Formerly, most U.S. policymakers, influenced by the Enlightenment, argued that environment—culture, language, food, and education—accounted for human differences. Beginning in the 1820s, however, the new pseudoscience of phrenology declared that human differences were biological and immutable. Conveniently, white supremacists cited this theory to support Indian Removal and the growth of slavery. Contested at the time, and then firmly discredited, “scientific racism” unleashed monstrous legacies that persist to plague our present.

In addition to stoking racism, Jackson persuaded U.S. citizens that removal would cost them little. He proposed to hire private contractors, awarding each contract to the lowest bidder, with very little oversight. The resulting corruption and negligence, combined with the sheer scale of the endeavor, was what gave the “Trail of Tears” its name. One contractor who received almost $20,000 bragged to a colleague that “he had never issued a single ration.” A Seminole reported that this was typical, explaining that “rations [were] issued irregularly; when due, not delivered; and when delivered but half issued.”

Some women were forced to trade sex for food. Among the starving and poorly clad emigrants, disease ran rampant. Indian Removal coincided with America’s first cholera epidemic—sometimes 40 percent of a camp died overnight. Smallpox, influenza, and yellow fever struck, too. One U.S. official argued that medicine should be issued as a standard provision, but his superiors disagreed.

The tears did not stop once emigrants reached Indian Territory (roughly present-day Oklahoma), where famine, disease, and extreme weather heightened mortality. The suffering was so great that the federal government replaced many private contractors with U.S. Army officers, reasoning that the latter had greater experience with the logistics of mass movement. Still, about 20 percent of those forced to remove died, either on the trail or shortly after arrival in Indian Territory.

Peter Pitchlynn, whose Choctaw people were the first to suffer removal, returned to his homeland—now called Mississippi—15 years later and reflected on the transformation: “This once was a healthy country, but it is now a very sickly one & so changed that I scarcely know any of the places which were once familiar to me.” Gone were the wide-canopied forests teeming with deer, the wild canebreaks where his people had gathered reeds for baskets, and his boyhood camping ground. The only thing that had not changed much was his family home, though it was now occupied by a white family.

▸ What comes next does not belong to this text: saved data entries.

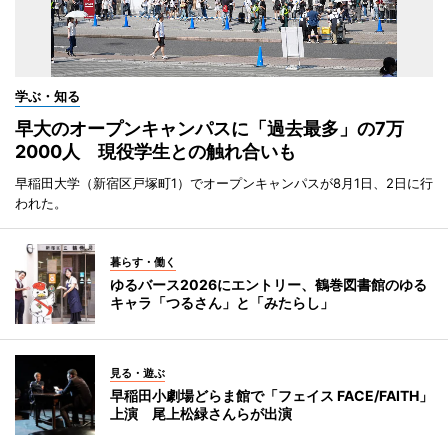
学ぶ・知る
早大のオープンキャンパスに「過去最多」の7万
2000人 現役学生との触れ合いも
早稲田大学（新宿区戸塚町1）でオープンキャンパスが8月1日、2日に行
われた。
暮らす・働く
ゆるバース2026にエントリー、鶴巻図書館のゆる
キャラ「つるさん」と「みたらし」
見る・遊ぶ
早稲田小劇場どらま館で「フェイス FACE/FAITH」
上演 尾上松緑さんらが出演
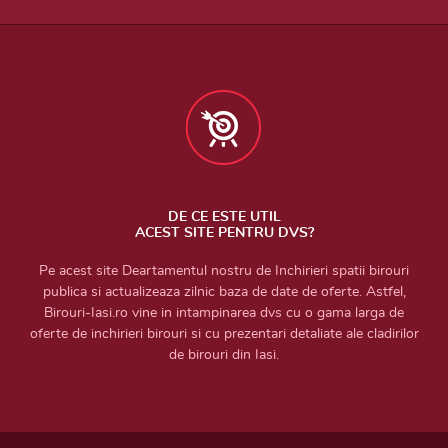
DE CE ESTE UTIL
ACEST SITE PENTRU DVS?
Pe acest site Deartamentul nostru de Inchirieri spatii birouri
publica si actualizeaza zilnic baza de date de oferte. Astfel,
Birouri-Iasi.ro vine in intampinarea dvs cu o gama larga de
oferte de inchirieri birouri si cu prezentari detaliate ale cladirilor
de birouri din Iasi.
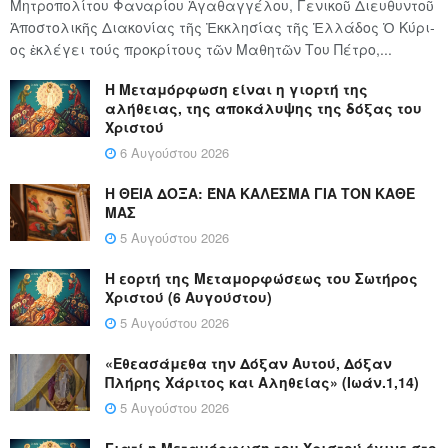
Μητροπολίτου Φαναρίου Ἀγαθαγγέλου, Γενικοῦ Διευθυντοῦ
Ἀποστολικῆς Διακονίας τῆς Ἐκκλησίας τῆς Ἑλλάδος Ὁ Κύ­ρι­
ος ἐκλέγει τούς προ­κρί­τους τῶν Μα­θη­τῶν Του Πέ­τρο,...
Η Μεταμόρφωση είναι η γιορτή της
αλήθειας, της αποκάλυψης της δόξας του
Χριστού
6 Αυγούστου 2026
Η ΘΕΙΑ ΔΟΞΑ: ΈΝΑ ΚΑΛΕΣΜΑ ΓΙΑ ΤΟΝ ΚΑΘΕ
ΜΑΣ
5 Αυγούστου 2026
Η εορτή της Μεταμορφώσεως του Σωτήρος
Χριστού (6 Αυγούστου)
5 Αυγούστου 2026
«Εθεασάμεθα την Δόξαν Αυτού, Δόξαν
Πλήρης Χάριτος και Αληθείας» (Ιωάν.1,14)
5 Αυγούστου 2026
Γιατί η Μεταμόρφωση του Χριστού έγινε στο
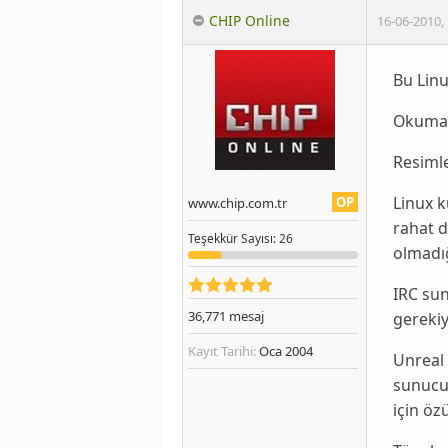
CHIP Online
16-06-2010
,
Bu Linu
Okumak
Resimle
Linux
k
OP
www.chip.com.tr
rahat 
Teşekkür
Sayısı
: 26
olmadığ
IRC su
36,771
mesaj
gerekiy
Kayıt Tarihi:
Oca 2004
Unreal 
sunucul
için öz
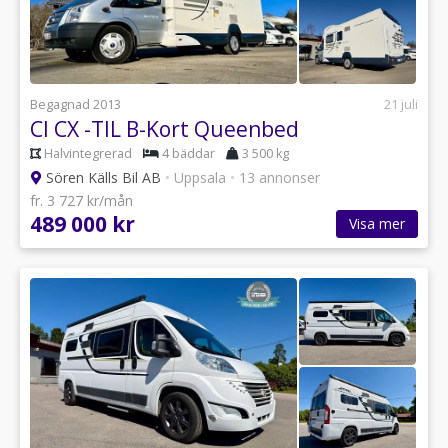
Begagnad 2013
21 juli
CI CX -TIL B-Kort Queenbed
Halvintegrerad
4 bäddar
3 500 kg
Sören Källs Bil AB
•
Uppsala
•
13 annonser
fr. 3 727 kr/mån
489 000 kr
Visa mer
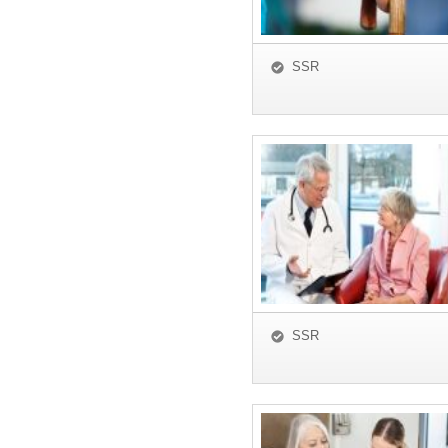
SSR
SSR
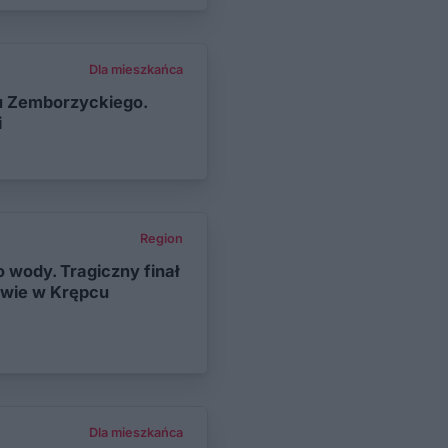
Dla mieszkańca
u Zemborzyckiego.
i
Region
 wody. Tragiczny finał
ewie w Krępcu
Dla mieszkańca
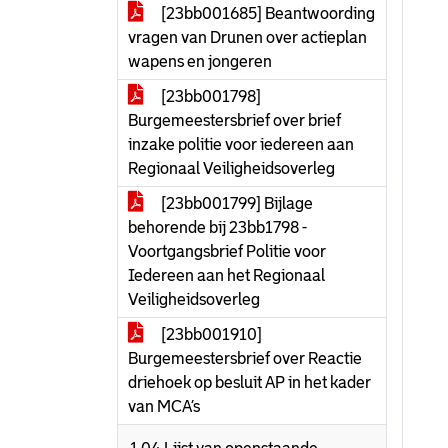
[23bb001685] Beantwoording
vragen van Drunen over actieplan
wapens en jongeren
[23bb001798]
Burgemeestersbrief over brief
inzake politie voor iedereen aan
Regionaal Veiligheidsoverleg
[23bb001799] Bijlage
behorende bij 23bb1798 -
Voortgangsbrief Politie voor
Iedereen aan het Regionaal
Veiligheidsoverleg
[23bb001910]
Burgemeestersbrief over Reactie
driehoek op besluit AP in het kader
van MCA’s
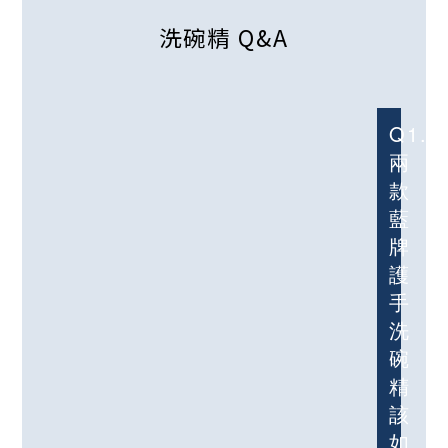
洗碗精 Q&A
Q1.
兩
款
藍
牌
護
手
洗
碗
精
該
如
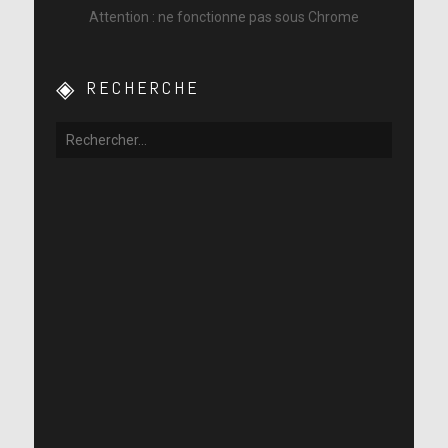
Attention : ne fonctionne pas sous Chrome
RECHERCHE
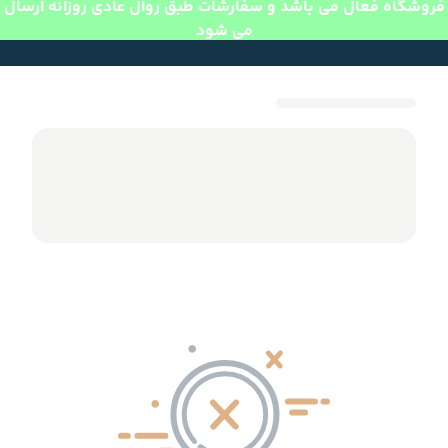
فروشگاه فعال می باشد و سفارشات طبق روال عادی روزانه ارسال
می شود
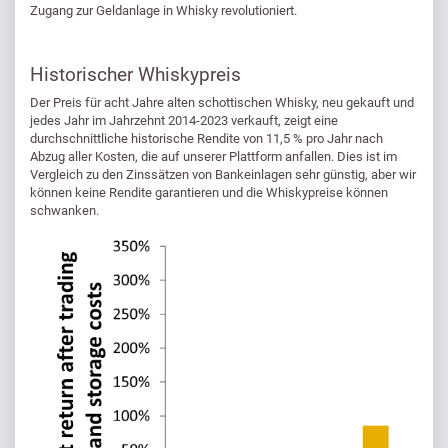
Zugang zur Geldanlage in Whisky revolutioniert.
Historischer Whiskypreis
Der Preis für acht Jahre alten schottischen Whisky, neu gekauft und
jedes Jahr im Jahrzehnt 2014-2023 verkauft, zeigt eine
durchschnittliche historische Rendite von 11,5 % pro Jahr nach
Abzug aller Kosten, die auf unserer Plattform anfallen. Dies ist im
Vergleich zu den Zinssätzen von Bankeinlagen sehr günstig, aber wir
können keine Rendite garantieren und die Whiskypreise können
schwanken.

The disease that, in Pitchlynn’s view, had sickened and warped the country was the plantation economy. Maddened by what was then called “Alabama Fever,” whites swarmed into newly ceded Indian land—many even jumped the gun—and planted cotton. Initially, most settlers lived in modest cabins or confiscated Indian homes, but in time some grew rich. They built big houses, acquired more land, and pushed small landholders to the economic margins.

And their voracious demand for slave labor led to another massive population shift: African Americans were forced from the Eastern Seaboard and Upper South into the notoriously harsh slavery of the expanding cotton frontier. The plantation economy of the South grew so vast and powerful that it obscured most everything that came before it. Likewise, the memory of that particular South attacks most everything that has tried to replace it.

We should not underestimate the pernicious influence that the cotton curtain still exerts on race, class, and gender relations in the South and beyond. At the same time, we should also remember that the Old South was not really that old. Forged in blood and fire, the plantation economy existed across much of the Deep South for only a generation or two before the Civil War.

The South was and is a diverse place, a meeting ground of cultures, a destination for immigrants, a staging ground for different dreams. And the South is still Indian country. About 10 percent of Native people managed to avoid removal, and their descendants remain in the region.

Each year, some of their exiled kinfolk travel the Trail of Tears in reverse. They remember, and so should we all. The cotton curtain was woven to conceal other pasts and narrow possible futures, but we can push beyond it and gain a broader view.